Maslach descreve que a melhor forma de prevenir o burnout e aumentar o engagement no trabalho é através do foco no indivíduo e da instituição onde este trabalha, sendo que a intervenção numa só esfera não é suficiente. As abordagens centradas no indivíduo, como o desenvolvimento de estratégias de coping, podem ajudar a melhorar a EE, no entanto não têm particular benefício nas outras duas esferas do burnout, sendo essencial a intervenção nas organizações.2 Este estudo poderá servir como ponto de partida para uma intervenção local ou regional de medidas promotoras do bem-estar laboral dos profissionais de saúde, que pretenda diminuir o surgimento de burnout nos profissionais de saúde que não o revelaram nesta avaliação, bem como tentar recuperar os profissionais que já sofrem de burnout.

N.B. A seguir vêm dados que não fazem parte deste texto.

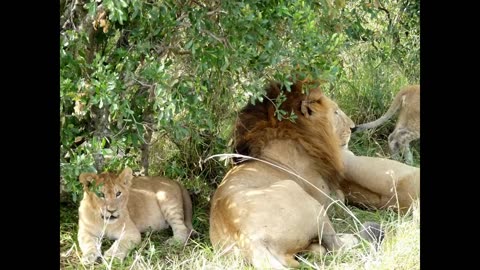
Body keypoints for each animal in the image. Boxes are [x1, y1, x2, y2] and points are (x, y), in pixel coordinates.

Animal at [208, 79, 380, 268]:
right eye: (335, 112)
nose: (353, 127)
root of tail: (251, 241)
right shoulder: (326, 198)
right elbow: (341, 199)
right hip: (307, 201)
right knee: (336, 246)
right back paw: (357, 237)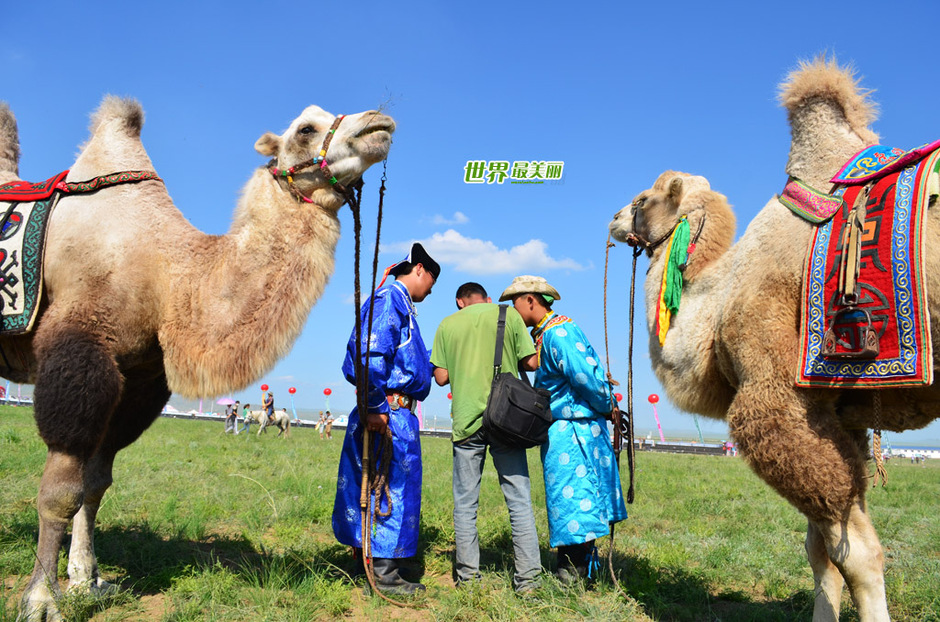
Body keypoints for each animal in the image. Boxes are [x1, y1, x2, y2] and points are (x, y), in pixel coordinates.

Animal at [0, 95, 392, 620]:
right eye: (306, 129)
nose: (379, 122)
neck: (169, 276)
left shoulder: (140, 377)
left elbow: (96, 484)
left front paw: (88, 580)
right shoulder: (80, 347)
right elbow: (62, 492)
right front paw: (42, 600)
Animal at [604, 56, 936, 620]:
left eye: (642, 199)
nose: (612, 218)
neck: (718, 298)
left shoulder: (777, 394)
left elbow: (855, 553)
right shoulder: (838, 412)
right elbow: (819, 551)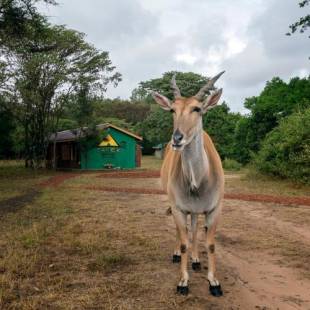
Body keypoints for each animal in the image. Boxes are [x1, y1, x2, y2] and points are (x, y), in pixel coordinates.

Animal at [153, 71, 225, 296]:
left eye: (197, 109)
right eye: (172, 110)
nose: (177, 138)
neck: (197, 183)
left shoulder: (214, 209)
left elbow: (210, 244)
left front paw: (214, 282)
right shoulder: (178, 207)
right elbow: (184, 240)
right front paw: (183, 281)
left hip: (195, 210)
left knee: (193, 228)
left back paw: (195, 259)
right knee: (183, 231)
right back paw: (178, 255)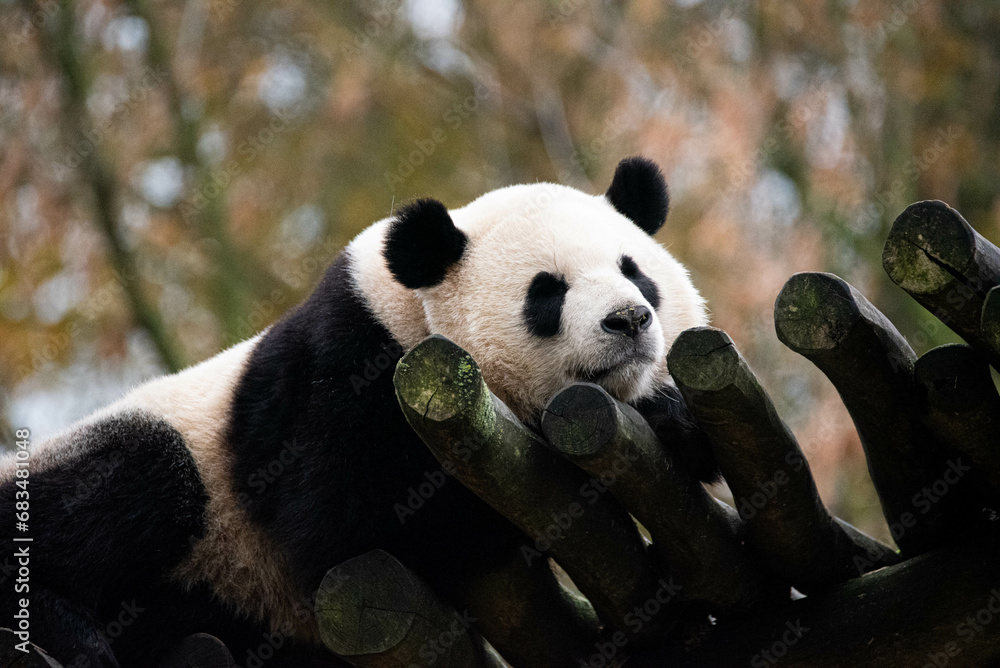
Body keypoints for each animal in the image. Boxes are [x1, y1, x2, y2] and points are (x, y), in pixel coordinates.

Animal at [0, 157, 712, 667]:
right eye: (547, 292)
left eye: (635, 271)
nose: (628, 319)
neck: (410, 313)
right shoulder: (340, 374)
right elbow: (350, 527)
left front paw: (671, 416)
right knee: (138, 477)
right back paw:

Quanto às limitações do estudo, a principal está relacionada com a dimensão da amostra. A reduzida dimensão da amostra, não permite generalizar as conclusões ao universo da população. A ausência de resposta por parte de vários potenciais participantes foi também uma limitação importante. Teria sido interessante alargar o presente estudo a outras especialidades médicas, para se proceder à comparação dos resultados obtidos entre médicos de especialidades diferentes, bem como a outras classes de profissionais de saúde, também muito fustigadas pela pandemia em vigor.
Conclusão
A importância da prevenção do burnout nos profissionais de saúde vai muito para além do bem-estar físico e mental dos próprios médicos de família, estendendo-se também à saúde dos utentes, uma vez que, ao influenciar a forma como se sentem e como exercem a sua profissão, o burnout do profissional poderá condicionar a segurança dos seus utentes.
A pandemia COVID-19 parece ter agravado o burnout na classe médica, dada a relação temporal com valores de burnout marcadamente superiores, em comparação com os de estudos anteriores sobre a temática. Como tal, a demonstração dos níveis elevados de burnout em que se encontra a classe médica, bem como outras classes profissionais na área da saúde, realça a importância de se agir, quer localmente quer institucionalmente. É urgente e premente que sejam criadas políticas e medidas locais e nacionais que protejam estes profissionais e, consequentemente, lhes permitam prestar os melhores cuidados aos doentes, atuando no nível de prevenção quinquenária. Pelo exposto, e segundo a investigação existente sobre a temática, estes profissionais são francamente afetados pelo nível de despersonalização/burnout, que parece ter agravado com a pandemia COVID-19, e que poder-se-á traduzir numa menor satisfação dos utentes.